Web television may not be the correct term. Increasingly, the term we see being used more and more is “web series.” One company is even financing an entire movie to be released online as a web series! In fact, the audience for web television has grown so much that Mashable now releases a monthly list of the top web series.


Caption Action 2 is learning about the producers of professional web series, and contacting them to ask about captioning. So far, we have contacted five!

Babelgum.com – Babelgum pays for professional video, as reported by Fast Company.
Crackle.com – Crackle.com has 52 original web television series.
MyDamnChannel.com – MyDamnChannel.com recently got an infusion of money. In addition, the company recently released a press release about their new web programming.
NextNewNetworks.com – the company describes itself as “the leading provider of original, episodic series programming for the Internet.”
Vuguru.com – this is backed by Michael Eisner, formerly of Disney.

Crackle.com has a FAQ that says at the bottom:
Q: Does Crackle have subtitles or closed captioning?
A: Currently, Crackle does not offer subtitles or closed captioning but please be assured we are working on implementing them into our system.


When contacted by Caption Action 2, Crackle.com said “our Product Team is currently working on it. It’s certainly something we would like to be able to offer sooner rather than later, but there are also technological issues involved, in terms of what we can make work on our site.” Caption Action 2 is trying to get a more definite response as to when Crackle.com will begin captioning.

Likewise, MyDamnChannel.com responded that they had “no plans” to closed caption as of now.

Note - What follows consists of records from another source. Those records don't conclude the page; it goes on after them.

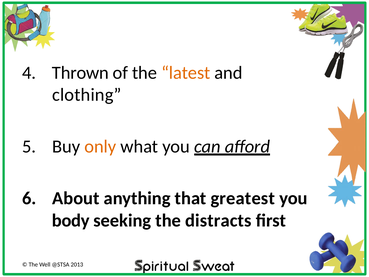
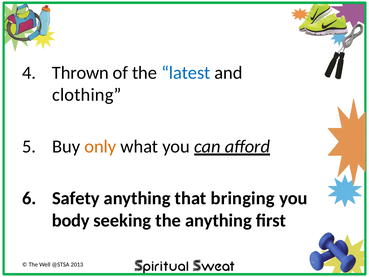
latest colour: orange -> blue
About: About -> Safety
greatest: greatest -> bringing
the distracts: distracts -> anything
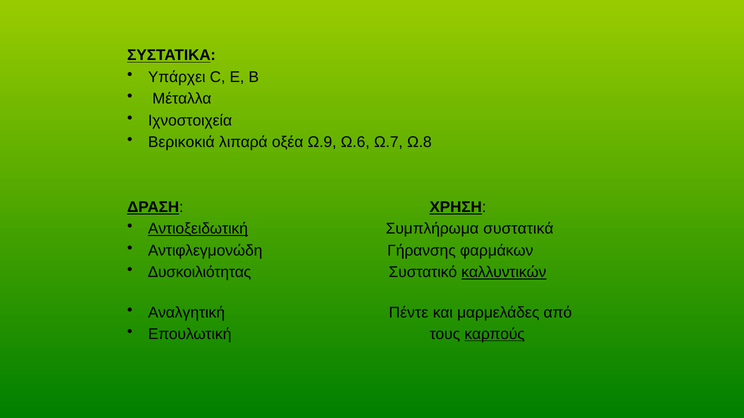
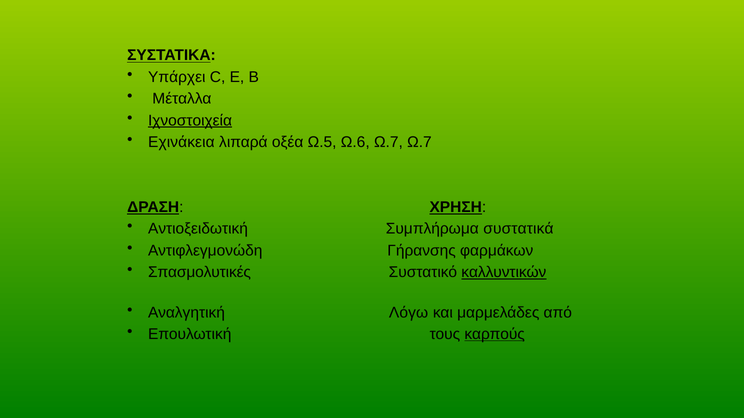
Ιχνοστοιχεία underline: none -> present
Βερικοκιά: Βερικοκιά -> Εχινάκεια
Ω.9: Ω.9 -> Ω.5
Ω.7 Ω.8: Ω.8 -> Ω.7
Αντιοξειδωτική underline: present -> none
Δυσκοιλιότητας: Δυσκοιλιότητας -> Σπασμολυτικές
Πέντε: Πέντε -> Λόγω
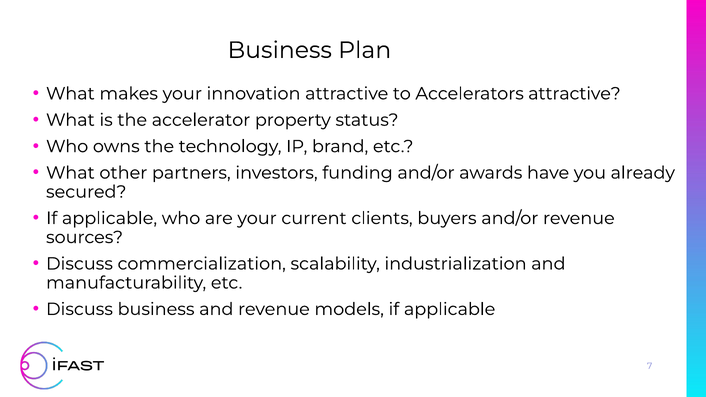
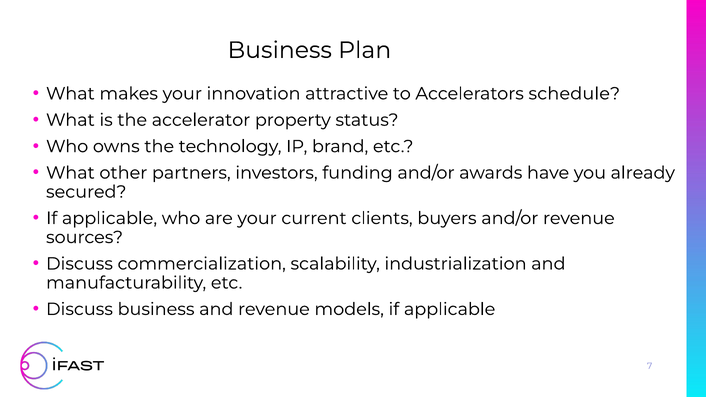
Accelerators attractive: attractive -> schedule
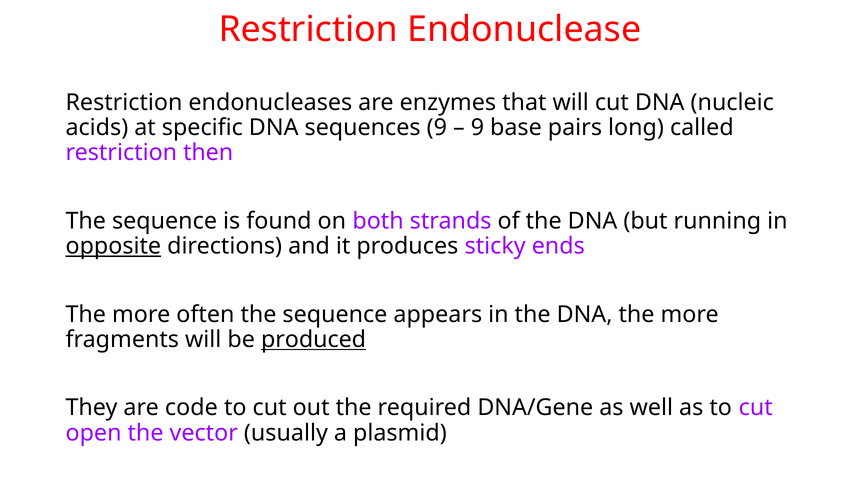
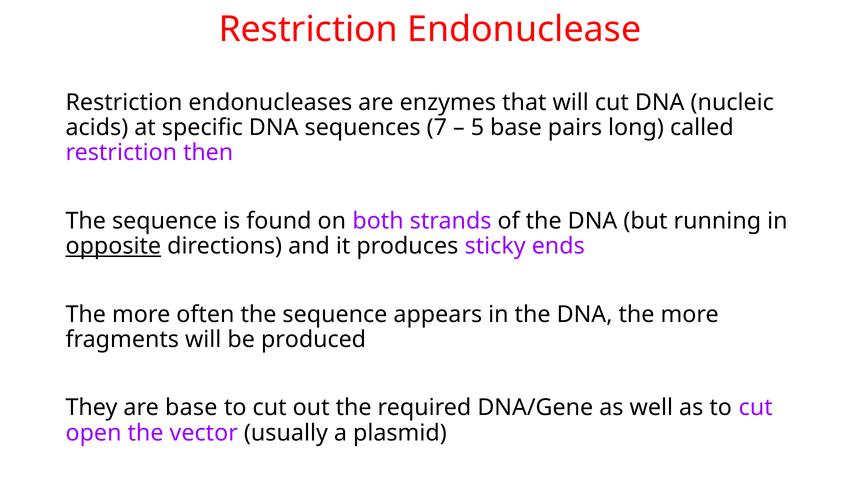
sequences 9: 9 -> 7
9 at (477, 127): 9 -> 5
produced underline: present -> none
are code: code -> base
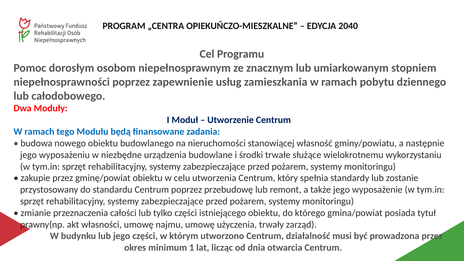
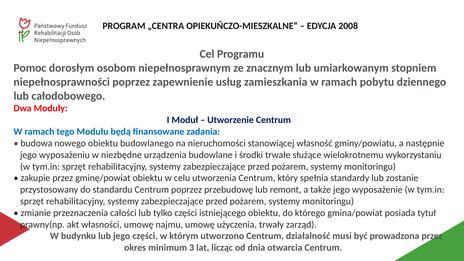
2040: 2040 -> 2008
1: 1 -> 3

Caption Action 2 has not responded yet to MyDamnChannel.com.

What can we do? Congress just passed legislation that will get us guaranteed access to regular television programming on the web, but already, a whole new world of web entertainment is leapfrogging ahead, and we don’t have any legal guarantee to captions in this new world! All we can do is ask for, push for, plead for, and demand captions on web series!